Submitted by: Jessica
4.5 stars
Ingredients:
- 4 tablespoons butter
- 4 cloves garlic, finely minced
- 1/2 tablespoon dried basil
- 8 ounces cream cheese, softened
- 8 ounce jar sun-dried tomatoes, rinsed, drained and chopped
- 2 cups milk
- 6 ounces Parmesan cheese, grated (about 2 cups)
- 1/2 tsp ground black pepper
- 1/2 tsp salt, more to taste if needed
- diced fresh tomatoes and fresh basil for topping (optional)
Directions:
- In a medium pot or skillet, melt the butter over medium heat. Add the garlic and cook for about 2 minutes, stirring constantly, taking care not to let the garlic burn. Stir in the dried basil. Add the cream cheese, stirring with a whisk until the mixture is smooth. It will look curdled at first, but with constant whisking for 2-3 minutes, it will come together to form a smooth, creamy paste. Stir in the sun-dried tomatoes.

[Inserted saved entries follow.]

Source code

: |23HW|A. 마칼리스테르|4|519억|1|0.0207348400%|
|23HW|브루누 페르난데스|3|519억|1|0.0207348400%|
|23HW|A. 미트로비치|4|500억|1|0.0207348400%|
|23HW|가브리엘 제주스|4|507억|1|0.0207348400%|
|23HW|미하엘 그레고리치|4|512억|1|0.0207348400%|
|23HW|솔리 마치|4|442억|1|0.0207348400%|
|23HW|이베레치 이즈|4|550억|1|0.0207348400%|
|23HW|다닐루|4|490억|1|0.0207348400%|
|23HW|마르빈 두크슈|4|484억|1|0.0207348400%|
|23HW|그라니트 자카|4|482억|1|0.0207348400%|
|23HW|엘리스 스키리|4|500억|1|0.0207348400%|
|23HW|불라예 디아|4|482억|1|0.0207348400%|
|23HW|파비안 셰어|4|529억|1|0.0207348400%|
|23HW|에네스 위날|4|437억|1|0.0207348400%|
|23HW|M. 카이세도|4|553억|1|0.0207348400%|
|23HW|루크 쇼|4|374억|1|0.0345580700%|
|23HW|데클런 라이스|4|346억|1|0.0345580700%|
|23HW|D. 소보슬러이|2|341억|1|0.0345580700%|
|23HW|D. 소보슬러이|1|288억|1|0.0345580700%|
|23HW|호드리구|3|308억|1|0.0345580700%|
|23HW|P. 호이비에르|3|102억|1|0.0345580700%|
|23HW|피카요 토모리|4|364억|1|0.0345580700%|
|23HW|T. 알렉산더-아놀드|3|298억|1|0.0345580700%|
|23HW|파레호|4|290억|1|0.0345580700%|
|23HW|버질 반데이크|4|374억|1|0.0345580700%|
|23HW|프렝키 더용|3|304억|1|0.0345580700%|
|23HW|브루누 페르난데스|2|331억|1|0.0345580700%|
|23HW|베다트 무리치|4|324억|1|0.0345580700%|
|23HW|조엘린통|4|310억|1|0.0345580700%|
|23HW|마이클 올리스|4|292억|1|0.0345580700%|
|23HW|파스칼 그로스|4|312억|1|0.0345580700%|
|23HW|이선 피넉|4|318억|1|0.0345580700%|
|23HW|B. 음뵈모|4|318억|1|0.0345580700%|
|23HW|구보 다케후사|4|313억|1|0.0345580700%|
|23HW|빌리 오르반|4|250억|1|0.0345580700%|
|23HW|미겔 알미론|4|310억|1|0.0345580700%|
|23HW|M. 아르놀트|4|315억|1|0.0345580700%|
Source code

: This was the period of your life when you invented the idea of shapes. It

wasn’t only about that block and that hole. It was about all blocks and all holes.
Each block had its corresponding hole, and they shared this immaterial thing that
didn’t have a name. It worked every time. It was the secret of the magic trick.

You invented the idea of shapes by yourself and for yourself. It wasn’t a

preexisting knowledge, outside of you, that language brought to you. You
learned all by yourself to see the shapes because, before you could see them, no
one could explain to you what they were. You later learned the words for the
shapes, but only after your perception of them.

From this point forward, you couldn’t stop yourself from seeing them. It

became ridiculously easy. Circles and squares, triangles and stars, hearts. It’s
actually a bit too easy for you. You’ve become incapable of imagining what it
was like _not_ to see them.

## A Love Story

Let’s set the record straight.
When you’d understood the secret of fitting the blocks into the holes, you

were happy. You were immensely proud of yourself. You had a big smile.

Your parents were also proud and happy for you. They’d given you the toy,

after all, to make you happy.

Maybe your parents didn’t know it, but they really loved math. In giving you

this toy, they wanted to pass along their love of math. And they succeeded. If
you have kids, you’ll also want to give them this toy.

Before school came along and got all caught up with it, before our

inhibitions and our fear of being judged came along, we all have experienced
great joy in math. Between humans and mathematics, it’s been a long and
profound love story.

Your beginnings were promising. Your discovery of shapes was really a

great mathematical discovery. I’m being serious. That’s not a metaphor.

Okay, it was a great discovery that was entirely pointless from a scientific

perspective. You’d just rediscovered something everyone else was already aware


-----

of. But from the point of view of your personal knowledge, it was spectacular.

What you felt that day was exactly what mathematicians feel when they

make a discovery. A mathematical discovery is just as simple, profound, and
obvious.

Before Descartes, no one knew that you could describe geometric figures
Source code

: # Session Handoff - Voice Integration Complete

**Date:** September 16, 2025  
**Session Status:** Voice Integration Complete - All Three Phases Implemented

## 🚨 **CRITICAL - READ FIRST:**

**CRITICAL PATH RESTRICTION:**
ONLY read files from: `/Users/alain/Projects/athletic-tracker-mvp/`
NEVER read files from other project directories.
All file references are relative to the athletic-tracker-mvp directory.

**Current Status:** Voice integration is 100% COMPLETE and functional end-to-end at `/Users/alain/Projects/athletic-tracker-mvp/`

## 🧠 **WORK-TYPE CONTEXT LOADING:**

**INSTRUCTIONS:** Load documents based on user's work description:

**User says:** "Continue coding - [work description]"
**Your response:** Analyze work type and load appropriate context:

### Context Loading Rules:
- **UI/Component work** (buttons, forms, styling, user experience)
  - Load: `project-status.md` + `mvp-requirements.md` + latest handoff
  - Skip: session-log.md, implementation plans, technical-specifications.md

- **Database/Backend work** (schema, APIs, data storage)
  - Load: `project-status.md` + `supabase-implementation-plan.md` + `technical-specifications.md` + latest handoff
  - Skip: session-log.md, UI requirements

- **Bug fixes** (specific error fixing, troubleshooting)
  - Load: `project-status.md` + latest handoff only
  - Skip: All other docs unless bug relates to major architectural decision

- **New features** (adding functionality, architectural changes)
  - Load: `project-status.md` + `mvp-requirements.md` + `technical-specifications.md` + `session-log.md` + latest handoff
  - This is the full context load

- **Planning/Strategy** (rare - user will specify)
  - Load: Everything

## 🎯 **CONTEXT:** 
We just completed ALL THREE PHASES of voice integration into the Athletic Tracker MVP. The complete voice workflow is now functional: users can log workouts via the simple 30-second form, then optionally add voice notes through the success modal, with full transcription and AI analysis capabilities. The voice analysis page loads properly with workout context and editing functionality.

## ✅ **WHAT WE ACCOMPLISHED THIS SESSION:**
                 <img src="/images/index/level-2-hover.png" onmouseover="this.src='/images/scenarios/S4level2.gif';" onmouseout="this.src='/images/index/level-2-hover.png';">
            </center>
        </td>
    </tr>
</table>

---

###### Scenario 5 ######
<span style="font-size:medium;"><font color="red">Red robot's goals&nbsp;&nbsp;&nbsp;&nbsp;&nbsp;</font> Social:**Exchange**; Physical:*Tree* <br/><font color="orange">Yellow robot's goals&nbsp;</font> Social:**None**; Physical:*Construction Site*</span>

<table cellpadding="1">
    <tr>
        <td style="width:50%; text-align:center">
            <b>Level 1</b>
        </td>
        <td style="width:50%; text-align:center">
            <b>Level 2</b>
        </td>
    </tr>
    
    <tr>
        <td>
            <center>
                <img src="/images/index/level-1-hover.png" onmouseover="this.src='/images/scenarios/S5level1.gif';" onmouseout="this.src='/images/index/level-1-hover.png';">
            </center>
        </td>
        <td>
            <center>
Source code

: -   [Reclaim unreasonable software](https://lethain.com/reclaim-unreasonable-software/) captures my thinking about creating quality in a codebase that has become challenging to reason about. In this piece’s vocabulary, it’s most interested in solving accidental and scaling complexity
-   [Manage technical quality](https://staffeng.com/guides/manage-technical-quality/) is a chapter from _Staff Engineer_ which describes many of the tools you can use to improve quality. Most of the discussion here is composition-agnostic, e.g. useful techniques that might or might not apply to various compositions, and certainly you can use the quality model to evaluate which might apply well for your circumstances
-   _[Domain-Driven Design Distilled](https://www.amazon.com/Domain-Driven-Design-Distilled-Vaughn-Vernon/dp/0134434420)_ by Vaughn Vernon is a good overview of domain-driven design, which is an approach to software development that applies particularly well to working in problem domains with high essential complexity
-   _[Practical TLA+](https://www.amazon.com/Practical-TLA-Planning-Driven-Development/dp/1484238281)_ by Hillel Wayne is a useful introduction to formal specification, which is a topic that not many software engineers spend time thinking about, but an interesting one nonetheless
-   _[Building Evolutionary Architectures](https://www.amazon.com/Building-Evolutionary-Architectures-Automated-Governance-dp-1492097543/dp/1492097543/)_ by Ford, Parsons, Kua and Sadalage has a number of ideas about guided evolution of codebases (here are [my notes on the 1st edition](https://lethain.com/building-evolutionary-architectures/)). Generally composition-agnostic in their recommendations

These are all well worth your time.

- Over medium heat, add the milk gradually, about 1/4 cup at a time, whisking quickly and constantly until each addition is incorporated fully into the sauce. Stir in the Parmesan cheese, pepper and salt.
- Cook over medium heat, stirring until the cheese is melted and the sauce is the desired consistency, 5-10 minutes. Serve over hot, cooked noodles
This picture isn't very appetizing. I think it's because I used wheat noodles and the colors kind of blend. They recommend bow-tie pasta with this dish.